Towards Persistent Identification of Conferences


Author: Aliaksandr Birukou (Springer Nature), Stephanie van de Sandt‎ (CERN), Artemis Lavasa (CERN), Sünje Dallmeier-Tiessen (CERN)

Belongs to blog post Towards Persistent Identification of Conferences.

Conference talks are a key element in scholarly communication. It is the primary mechanism for sharing research results and getting feedback. However, conferences in most disciplines never reached the same level of maturity as traditional journal publications in terms of quality management, which led to challenges like fraudulent conferences (see Beall's list of potentially fraudulent conferences). Conferences in computer science are a counter-example, as they publish full papers which undergo an often stricter peer-review process than the journal one. For instance, some top conferences get five reviews for each paper.

Taking into account such community specifics, there is need for a better control mechanism that can deliver credible information about conferences. A professional-sounding or even a familiar name does not guaranty integrity and there is no quality-approving certificate you can look for. What’s more, the “John Smith” problem is also applicable on conferences making conference name disambiguation essential. Indexing and abstracting services, conference publishers and conference management platforms follow their own procedures to disambiguate and check conferences for quality, but so far there has not been a uniform approach that could minimise the amount of effort going into this process.

Currently, the proposed solution to this challenge is establishing unique conference IDs. PIDs (persistent identifiers) enable persistent and unique identification of an object, even if the surrounding parameters change, thus tackling the name ambiguity problem by means of accompanying the PID with sufficient metadata.

Leading this effort is the Crossref/DataCite working group on PIDs for Conferences. The kick-off meeting for the technical implementation group was an important step towards the realisation of persistent identifiers for conferences and conference series. The meeting was hosted by CERN on February 27th. A variety of stakeholders were present at the meeting:  publishers (Springer Nature, Elsevier, IEEE, The IET), research organisations, service providers (e.g., Dimensions, WoS, DBLP), PID providers, conference management platforms (Ex Ordo & Indico).

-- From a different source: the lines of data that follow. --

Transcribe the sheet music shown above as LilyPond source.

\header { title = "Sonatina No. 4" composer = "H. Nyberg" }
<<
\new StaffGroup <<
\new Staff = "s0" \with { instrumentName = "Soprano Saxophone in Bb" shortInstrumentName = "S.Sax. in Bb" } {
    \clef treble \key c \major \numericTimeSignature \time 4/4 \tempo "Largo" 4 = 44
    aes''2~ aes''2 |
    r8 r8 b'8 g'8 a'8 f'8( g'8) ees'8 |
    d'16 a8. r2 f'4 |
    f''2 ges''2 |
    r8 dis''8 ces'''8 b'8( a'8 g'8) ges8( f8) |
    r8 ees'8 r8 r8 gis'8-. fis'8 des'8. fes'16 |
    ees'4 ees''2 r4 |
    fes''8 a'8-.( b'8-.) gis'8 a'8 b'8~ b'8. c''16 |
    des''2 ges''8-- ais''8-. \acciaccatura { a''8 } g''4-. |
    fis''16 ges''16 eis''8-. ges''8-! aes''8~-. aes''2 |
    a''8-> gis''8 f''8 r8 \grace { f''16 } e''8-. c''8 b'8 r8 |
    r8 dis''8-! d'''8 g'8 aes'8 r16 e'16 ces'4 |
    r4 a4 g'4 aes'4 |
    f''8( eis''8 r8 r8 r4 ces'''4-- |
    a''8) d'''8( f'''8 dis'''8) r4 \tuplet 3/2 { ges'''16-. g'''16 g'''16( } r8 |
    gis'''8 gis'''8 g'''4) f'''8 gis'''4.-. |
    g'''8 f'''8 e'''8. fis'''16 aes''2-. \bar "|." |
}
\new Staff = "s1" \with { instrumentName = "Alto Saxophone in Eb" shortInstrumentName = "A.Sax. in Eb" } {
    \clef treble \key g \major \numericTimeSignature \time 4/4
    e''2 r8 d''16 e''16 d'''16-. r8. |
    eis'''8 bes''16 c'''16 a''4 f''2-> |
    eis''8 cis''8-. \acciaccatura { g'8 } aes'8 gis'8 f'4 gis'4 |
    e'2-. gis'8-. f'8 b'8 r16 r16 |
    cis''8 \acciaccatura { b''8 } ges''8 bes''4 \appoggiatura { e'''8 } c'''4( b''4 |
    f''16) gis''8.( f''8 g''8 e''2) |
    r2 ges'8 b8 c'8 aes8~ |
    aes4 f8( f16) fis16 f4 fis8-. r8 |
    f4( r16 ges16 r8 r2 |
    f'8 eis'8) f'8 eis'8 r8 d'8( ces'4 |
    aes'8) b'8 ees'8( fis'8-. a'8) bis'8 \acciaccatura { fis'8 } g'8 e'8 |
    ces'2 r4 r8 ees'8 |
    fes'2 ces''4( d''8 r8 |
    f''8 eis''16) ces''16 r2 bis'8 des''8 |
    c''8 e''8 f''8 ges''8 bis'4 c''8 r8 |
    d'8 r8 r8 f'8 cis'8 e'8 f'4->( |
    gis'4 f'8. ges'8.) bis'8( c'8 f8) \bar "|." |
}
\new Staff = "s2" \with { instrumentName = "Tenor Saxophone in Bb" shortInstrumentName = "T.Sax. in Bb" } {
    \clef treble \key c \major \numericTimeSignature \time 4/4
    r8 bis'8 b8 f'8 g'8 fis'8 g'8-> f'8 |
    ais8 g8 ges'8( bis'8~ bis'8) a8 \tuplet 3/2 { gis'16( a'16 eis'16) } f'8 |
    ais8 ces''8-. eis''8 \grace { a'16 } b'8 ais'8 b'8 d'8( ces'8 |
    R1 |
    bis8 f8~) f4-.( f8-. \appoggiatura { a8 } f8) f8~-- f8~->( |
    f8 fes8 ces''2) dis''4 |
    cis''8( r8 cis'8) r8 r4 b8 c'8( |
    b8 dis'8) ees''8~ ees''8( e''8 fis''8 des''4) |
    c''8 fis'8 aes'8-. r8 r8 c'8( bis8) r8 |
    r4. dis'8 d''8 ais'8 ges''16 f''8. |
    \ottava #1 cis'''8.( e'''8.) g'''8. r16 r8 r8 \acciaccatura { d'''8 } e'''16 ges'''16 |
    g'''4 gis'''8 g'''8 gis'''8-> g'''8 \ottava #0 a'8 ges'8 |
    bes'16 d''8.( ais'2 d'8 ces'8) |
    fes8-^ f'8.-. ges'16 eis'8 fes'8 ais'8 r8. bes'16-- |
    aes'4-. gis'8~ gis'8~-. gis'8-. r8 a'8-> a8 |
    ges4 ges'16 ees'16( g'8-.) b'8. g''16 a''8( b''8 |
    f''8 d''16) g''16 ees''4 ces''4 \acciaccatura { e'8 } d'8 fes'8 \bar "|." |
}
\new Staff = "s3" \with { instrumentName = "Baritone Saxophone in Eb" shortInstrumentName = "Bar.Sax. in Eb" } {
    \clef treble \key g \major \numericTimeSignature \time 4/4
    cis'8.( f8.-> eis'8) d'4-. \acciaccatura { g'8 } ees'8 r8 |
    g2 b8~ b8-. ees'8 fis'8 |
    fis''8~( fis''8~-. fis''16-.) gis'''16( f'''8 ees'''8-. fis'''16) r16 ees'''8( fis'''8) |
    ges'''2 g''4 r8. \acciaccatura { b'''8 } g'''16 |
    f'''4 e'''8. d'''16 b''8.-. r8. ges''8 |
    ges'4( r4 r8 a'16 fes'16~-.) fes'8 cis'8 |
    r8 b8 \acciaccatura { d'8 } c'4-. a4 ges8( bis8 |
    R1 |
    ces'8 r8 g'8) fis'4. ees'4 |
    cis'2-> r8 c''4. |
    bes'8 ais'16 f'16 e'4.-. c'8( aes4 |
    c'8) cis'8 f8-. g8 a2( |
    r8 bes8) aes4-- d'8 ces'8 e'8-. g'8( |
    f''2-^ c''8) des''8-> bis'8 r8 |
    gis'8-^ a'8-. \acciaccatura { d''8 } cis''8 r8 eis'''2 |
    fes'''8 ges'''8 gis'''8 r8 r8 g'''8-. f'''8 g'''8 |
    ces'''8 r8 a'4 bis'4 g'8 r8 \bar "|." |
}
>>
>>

Participants defined use cases around conferences from the point of view of all the stakeholders concerned. Topics regarding the technical specification (e.g. metadata, governance, cost model, etc.) were also identified for later resolution/discussion. The working group has already produced a proposal for metadata for conferences and conference series.

A few examples of the user stories collected:

For an abstracting and indexing system:

  • Disambiguate conferences with the same name and track all papers published in the proceedings.
  • Compare various conferences in terms of impact, metrics, etc.
  • Keep an authority file to record the fact that a conference existed, as a part of the audit trail of events related to a scientific discovery.
  • Spot fake conferences.

For an academic organiser of conferences:

  • Ensure all conference reviewers, PC members get recognition for their service, e.g., via ORCID.
  • Trace all papers published in the proceedings.
  • Inform the community well in advance about the conference, planned location, publisher (if applicable), etc.
  • Compare my conference to other conferences in terms of impact, metrics, etc.

For an entity (society, company) organising the conference:

  • Increase visibility of the upcoming conferences.
  • Spot fake conferences.
  • Attract authors, papers, attention (before the conference, after the fact).

For a publisher of the conference:

  • Improve the discovery of conference proceedings through PID services.
  • Link papers and conferences from the same conference series.
  • Increase visibility of upcoming conferences.
  • Spot fake conferences.

For a data consumer:

  • PIDs for conferences, conference series, linked to proceedings, conference papers, ...
  • Deal with metadata evolution as new information about a conference becomes available.
  • Able to make decision on quality of event/series.

Now it’s about starting a pilot and figuring out how many of the user stories currently out there can be addressed by conference PIDs. While there are still many questions that need to be addressed, the workshop was an important step towards making conference PIDs a reality.